Trila o apito e é dado o pontapé inicial. Durante o jogo as demandas do funcionalismo e das agências federais, aparentemente justas e legítimas apontam faltas do Governo que colocam a sociedade na marca do pênalti, já que a corda sempre arrebenta do lado mais fraco. Alguns analistas concluem que pode ter faltado técnica, outros identificam tática de sobra na paralisação das atividades e/ou operações do tipo padrão que tem comprometido sobremaneira o fluxo de mercadorias.
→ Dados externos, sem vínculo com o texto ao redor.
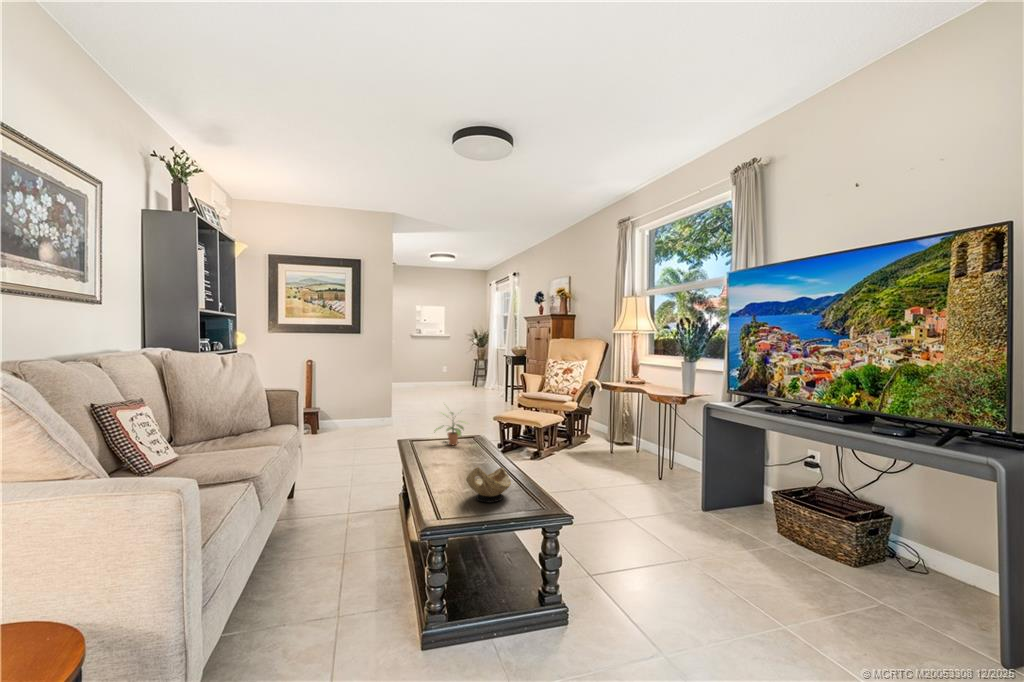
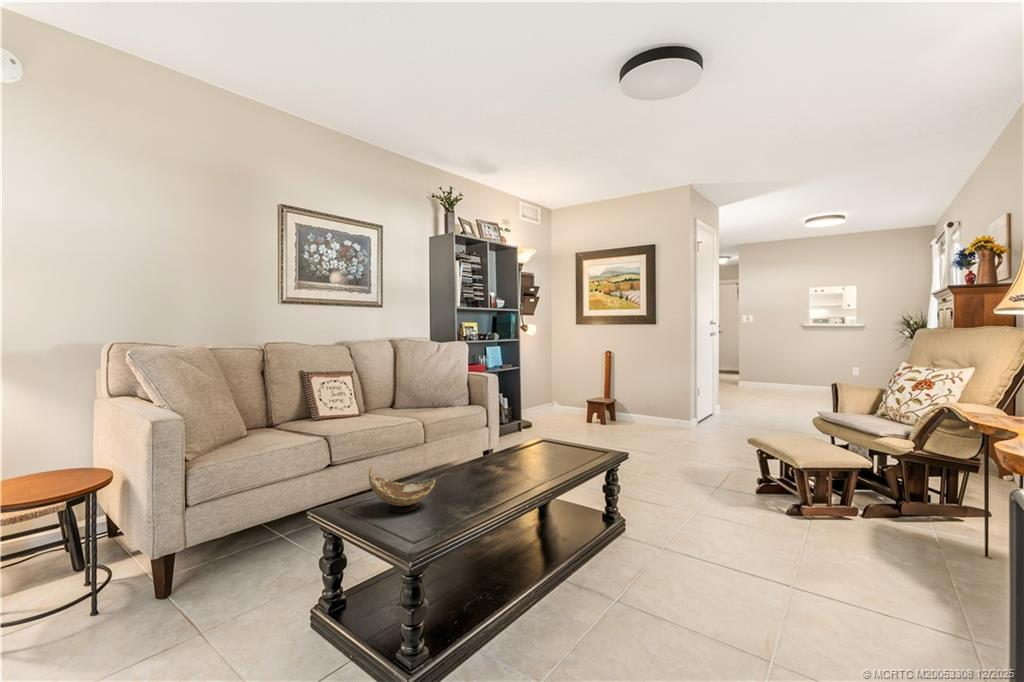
potted plant: present [434,412,464,445] -> none [527,402,570,453]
A interrupção na concessão de anuência prévia, paralisação do tráfego aeroportuário, inércia no desembaraço aduaneiro, atraso na conferência física das cargas e liberação dos insumos essenciais à produção, tempo excessivo para emissão de certificados sanitários, dificuldade no carregamento de navios e aviões e dificuldade na expedição dos produtos agropecuários determinam prejuízos milionários, interrupção das linhas de manufatura, manutenção dos empregos e acima de tudo colocam em dúvida a reputação dos empreendedores e a imagem do Brasil, considerado um dos favoritos na conquista da medalha de revelação na categoria fornecedor de alimentos do século 21 e anfitrião dos Jogos Olímpicos de 2016.
O flagrante esgotamento da capacidade de consumo doméstico, as permanentes dificuldades econômicas e políticas dos principais clientes internacionais, os estratosféricos preços do farelo de soja e do milho que encareceram absurdamente o custo de produção, a dificuldade na obtenção de crédito para capital de giro, os baixos preços pagos aos produtores pecuários e o recrudescimento dos pedidos de recuperação judicial dificultam o far play.
Arremesso de mandados de segurança à distância, saques sem defesa no arquivamento de processos, cheque-mate na concessão de liminares e a arbitragem na interpelação de recursos podem levar ao ringue o setor público e o privado. As apostas baseiam-se, acima de tudo, nos ideais olímpicos que fazem prevalecer a paz, a amizade, a lealdade e o respeito entre os competidores para que ao final da prova, independentemente do vencedor ou vencido, seja mantida a condução conjunta da tocha que durante os últimos virtuosos anos laureou essa vencedora equipe brasileira, cuja harmonia tem alimentado famílias sustentadas por atletas dos times público e privado.
Que a torcida ensaiada grite em uníssono: “Depois da tempestade, sempre vem a bonança”!